WORK INSTRUCTIONS: Below are entries; output exactly the lines from the one with "die Einleitung eines" to the one with "unangenehme Post aus", both included, and nothing else.

Dataset excerpts:
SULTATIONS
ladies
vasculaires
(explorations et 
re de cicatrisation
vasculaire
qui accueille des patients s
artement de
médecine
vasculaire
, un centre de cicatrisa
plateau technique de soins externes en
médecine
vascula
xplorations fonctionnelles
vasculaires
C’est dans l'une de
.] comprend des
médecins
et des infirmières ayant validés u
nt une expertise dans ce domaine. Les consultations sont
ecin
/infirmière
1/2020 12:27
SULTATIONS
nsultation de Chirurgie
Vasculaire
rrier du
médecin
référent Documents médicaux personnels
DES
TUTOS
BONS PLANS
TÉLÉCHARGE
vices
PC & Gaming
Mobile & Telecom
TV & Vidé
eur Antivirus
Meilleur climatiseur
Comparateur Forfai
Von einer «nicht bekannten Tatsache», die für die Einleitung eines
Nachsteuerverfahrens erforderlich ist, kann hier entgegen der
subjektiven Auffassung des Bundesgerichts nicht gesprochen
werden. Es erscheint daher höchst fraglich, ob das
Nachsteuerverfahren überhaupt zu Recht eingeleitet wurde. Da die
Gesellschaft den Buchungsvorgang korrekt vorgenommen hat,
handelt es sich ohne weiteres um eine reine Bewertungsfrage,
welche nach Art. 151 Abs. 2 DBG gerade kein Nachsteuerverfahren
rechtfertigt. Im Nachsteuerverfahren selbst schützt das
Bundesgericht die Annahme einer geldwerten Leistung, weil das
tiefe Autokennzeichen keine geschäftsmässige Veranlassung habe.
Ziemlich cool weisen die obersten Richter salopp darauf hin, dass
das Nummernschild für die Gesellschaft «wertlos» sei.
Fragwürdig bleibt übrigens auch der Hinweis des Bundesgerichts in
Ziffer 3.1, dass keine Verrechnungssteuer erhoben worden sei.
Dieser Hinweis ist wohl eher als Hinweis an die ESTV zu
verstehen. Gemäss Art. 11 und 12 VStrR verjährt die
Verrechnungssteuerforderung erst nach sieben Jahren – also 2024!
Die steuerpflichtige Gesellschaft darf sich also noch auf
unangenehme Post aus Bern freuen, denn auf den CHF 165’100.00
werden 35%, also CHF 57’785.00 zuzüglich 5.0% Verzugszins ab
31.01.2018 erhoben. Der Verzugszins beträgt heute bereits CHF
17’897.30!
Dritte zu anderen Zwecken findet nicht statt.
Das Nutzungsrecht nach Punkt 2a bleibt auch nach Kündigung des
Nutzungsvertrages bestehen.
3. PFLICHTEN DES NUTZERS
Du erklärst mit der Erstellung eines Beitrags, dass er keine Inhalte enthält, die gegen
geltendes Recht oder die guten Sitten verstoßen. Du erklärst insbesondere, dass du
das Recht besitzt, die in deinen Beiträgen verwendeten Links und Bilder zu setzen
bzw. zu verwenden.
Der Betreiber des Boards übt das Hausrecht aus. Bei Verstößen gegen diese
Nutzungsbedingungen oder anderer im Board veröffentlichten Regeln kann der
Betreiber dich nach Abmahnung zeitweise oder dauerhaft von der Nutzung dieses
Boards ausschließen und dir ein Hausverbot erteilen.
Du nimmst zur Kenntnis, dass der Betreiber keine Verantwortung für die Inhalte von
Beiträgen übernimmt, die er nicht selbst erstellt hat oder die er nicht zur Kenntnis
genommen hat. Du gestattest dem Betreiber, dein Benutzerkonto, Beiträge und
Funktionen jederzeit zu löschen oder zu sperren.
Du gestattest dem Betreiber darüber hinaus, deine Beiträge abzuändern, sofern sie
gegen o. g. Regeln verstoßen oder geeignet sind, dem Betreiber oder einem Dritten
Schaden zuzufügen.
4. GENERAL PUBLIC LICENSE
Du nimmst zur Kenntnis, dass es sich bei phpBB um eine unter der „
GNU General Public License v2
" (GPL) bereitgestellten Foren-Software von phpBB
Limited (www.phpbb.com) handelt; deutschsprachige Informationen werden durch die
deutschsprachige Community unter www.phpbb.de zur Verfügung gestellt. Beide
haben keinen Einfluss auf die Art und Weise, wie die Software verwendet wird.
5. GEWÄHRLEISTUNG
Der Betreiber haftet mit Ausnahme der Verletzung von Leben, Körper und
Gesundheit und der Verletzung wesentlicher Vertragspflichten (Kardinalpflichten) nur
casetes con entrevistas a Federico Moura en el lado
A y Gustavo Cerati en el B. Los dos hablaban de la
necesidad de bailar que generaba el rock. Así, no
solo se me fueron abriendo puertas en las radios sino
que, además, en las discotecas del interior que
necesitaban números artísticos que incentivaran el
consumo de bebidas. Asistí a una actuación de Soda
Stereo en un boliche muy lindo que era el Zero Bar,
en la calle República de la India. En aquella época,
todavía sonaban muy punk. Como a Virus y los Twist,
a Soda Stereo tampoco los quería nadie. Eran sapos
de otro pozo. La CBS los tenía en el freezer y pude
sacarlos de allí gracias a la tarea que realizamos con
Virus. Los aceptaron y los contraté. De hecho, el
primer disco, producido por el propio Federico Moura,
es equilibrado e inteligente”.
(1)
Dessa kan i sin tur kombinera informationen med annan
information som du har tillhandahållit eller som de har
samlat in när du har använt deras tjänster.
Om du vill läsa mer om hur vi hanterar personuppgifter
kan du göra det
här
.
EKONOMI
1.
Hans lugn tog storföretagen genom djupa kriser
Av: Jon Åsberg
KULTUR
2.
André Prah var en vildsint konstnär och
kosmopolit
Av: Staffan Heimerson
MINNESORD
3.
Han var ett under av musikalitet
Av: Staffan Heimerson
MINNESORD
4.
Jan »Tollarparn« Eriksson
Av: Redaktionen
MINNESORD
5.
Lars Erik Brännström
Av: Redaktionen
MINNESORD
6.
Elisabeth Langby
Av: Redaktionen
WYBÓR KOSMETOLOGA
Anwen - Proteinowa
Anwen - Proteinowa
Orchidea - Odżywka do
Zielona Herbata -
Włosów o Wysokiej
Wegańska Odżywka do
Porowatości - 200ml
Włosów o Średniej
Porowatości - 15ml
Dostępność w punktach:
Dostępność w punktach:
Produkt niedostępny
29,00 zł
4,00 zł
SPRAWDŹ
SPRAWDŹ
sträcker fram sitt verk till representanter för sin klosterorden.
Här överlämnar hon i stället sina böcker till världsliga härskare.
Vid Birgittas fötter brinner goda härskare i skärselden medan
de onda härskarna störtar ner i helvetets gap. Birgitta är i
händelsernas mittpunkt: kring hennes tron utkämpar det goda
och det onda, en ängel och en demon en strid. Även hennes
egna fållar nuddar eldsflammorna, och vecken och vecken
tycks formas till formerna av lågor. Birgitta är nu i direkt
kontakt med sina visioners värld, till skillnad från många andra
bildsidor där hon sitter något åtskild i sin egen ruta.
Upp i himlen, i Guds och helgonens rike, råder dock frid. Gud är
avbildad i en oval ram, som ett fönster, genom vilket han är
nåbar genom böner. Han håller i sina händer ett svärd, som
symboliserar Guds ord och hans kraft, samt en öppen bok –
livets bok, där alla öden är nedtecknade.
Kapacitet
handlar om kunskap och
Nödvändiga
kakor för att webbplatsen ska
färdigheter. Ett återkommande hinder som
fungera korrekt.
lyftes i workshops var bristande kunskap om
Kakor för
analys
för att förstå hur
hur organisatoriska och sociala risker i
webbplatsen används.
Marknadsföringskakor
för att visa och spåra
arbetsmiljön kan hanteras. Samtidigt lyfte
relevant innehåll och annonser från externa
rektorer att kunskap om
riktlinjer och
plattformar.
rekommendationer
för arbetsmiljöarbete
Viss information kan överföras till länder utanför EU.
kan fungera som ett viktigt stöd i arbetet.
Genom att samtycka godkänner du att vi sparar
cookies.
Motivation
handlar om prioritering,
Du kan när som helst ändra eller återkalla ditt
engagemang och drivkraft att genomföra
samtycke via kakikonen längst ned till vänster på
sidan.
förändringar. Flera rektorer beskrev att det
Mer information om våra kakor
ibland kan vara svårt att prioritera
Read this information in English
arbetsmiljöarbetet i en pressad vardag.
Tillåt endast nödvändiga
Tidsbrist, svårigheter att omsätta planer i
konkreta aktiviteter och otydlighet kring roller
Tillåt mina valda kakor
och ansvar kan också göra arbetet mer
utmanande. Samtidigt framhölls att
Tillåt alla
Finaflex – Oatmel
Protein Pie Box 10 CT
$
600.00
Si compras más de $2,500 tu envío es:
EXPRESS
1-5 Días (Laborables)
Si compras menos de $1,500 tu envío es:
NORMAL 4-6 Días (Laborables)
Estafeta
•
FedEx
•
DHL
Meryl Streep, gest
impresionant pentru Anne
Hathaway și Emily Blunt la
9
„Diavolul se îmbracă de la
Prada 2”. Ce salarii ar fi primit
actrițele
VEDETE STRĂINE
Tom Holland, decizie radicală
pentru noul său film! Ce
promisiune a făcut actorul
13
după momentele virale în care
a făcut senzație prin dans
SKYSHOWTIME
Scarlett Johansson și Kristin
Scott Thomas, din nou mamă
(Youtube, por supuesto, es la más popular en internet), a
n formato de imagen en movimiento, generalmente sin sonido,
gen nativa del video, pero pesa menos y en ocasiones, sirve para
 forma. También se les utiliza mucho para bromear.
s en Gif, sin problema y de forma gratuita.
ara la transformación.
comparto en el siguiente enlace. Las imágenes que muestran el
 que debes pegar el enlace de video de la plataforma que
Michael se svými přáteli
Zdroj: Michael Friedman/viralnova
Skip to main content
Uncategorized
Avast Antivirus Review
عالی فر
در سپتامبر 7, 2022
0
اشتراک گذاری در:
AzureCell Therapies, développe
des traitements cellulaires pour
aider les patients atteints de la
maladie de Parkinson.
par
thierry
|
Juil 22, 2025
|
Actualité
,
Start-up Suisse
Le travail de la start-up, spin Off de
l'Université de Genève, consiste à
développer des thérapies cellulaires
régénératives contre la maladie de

EXERCISE RESPONSE:
Von einer «nicht bekannten Tatsache», die für die Einleitung eines
Nachsteuerverfahrens erforderlich ist, kann hier entgegen der
subjektiven Auffassung des Bundesgerichts nicht gesprochen
werden. Es erscheint daher höchst fraglich, ob das
Nachsteuerverfahren überhaupt zu Recht eingeleitet wurde. Da die
Gesellschaft den Buchungsvorgang korrekt vorgenommen hat,
handelt es sich ohne weiteres um eine reine Bewertungsfrage,
welche nach Art. 151 Abs. 2 DBG gerade kein Nachsteuerverfahren
rechtfertigt. Im Nachsteuerverfahren selbst schützt das
Bundesgericht die Annahme einer geldwerten Leistung, weil das
tiefe Autokennzeichen keine geschäftsmässige Veranlassung habe.
Ziemlich cool weisen die obersten Richter salopp darauf hin, dass
das Nummernschild für die Gesellschaft «wertlos» sei.
Fragwürdig bleibt übrigens auch der Hinweis des Bundesgerichts in
Ziffer 3.1, dass keine Verrechnungssteuer erhoben worden sei.
Dieser Hinweis ist wohl eher als Hinweis an die ESTV zu
verstehen. Gemäss Art. 11 und 12 VStrR verjährt die
Verrechnungssteuerforderung erst nach sieben Jahren – also 2024!
Die steuerpflichtige Gesellschaft darf sich also noch auf
unangenehme Post aus Bern freuen, denn auf den CHF 165’100.00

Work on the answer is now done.